As the ‘Golden Week’ holiday approaches, Japan’s care homes struggle with COVID-19

Care homes for the elderly and disabled face difficulties with the COVID-19 threat.

Written by Barrier Free Japan with extracts from Kyodo News

April 23 2020

Prime Minister Shinzo Abe said Wednesday 22 that now is “the most critical time” amid the new coronavirus outbreak if Japan wants to lift its state of emergency on May 6.

Abe also asked people to refrain from going to their hometowns to see their parents or family members during the Golden Week holiday from late April to early May, warning that such travel would raise the risk of transmitting the virus.

Care facilities in Japan are under pressure

Care homes for the elderly and disabled face difficulties with the COVID-19 threat. On April 17, a manager of a care facility in Fukushima said that the masks sent by the government were ‘too small for adults‘.

On April 18, Toyoma Prefecture reported the first death in the prefecture from COVID-19, a woman in her 90’s living in a care home. She died before she could receive the results of her PCR test, tests that showed her to have been positive for COVID-19.

In Chiba Prefecture, a care home for people with disabilities which saw a a ‘cluster’ of of infections, was “turned into a “hospital” “

To prevent the coronavirus spreading further, the Chiba facility’s interior is now split into “zones” based on the risk of infection.
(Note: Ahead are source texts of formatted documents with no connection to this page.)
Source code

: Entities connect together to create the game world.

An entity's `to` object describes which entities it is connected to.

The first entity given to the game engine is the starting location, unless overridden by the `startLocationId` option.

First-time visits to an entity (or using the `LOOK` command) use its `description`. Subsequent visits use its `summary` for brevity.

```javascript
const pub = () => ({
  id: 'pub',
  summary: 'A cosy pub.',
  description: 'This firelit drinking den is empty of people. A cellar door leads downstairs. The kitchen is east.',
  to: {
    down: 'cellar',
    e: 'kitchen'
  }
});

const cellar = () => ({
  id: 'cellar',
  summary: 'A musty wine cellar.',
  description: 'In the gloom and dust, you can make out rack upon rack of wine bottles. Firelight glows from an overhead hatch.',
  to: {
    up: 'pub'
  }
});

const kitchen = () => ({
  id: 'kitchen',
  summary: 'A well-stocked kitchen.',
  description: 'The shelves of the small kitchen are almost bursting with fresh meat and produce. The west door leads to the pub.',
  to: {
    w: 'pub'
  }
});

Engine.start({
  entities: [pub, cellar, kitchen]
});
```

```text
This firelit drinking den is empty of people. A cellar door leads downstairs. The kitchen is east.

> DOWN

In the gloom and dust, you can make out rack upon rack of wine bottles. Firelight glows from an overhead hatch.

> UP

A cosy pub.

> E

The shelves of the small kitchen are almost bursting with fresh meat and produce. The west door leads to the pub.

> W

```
The residential area, which is prone to virus transmission, is labelled the “red zone,” and entry is prohibited to all but the on-site medical team and facility staff wearing protective gear.

Katsutoshi Fujii, who is the executive director of the disability welfare group “Kyosen” and who is blind, said, of the difficulties COVID-19 poses for people with disabilities in Japan: “The actual situation…is likely to become serious with time.”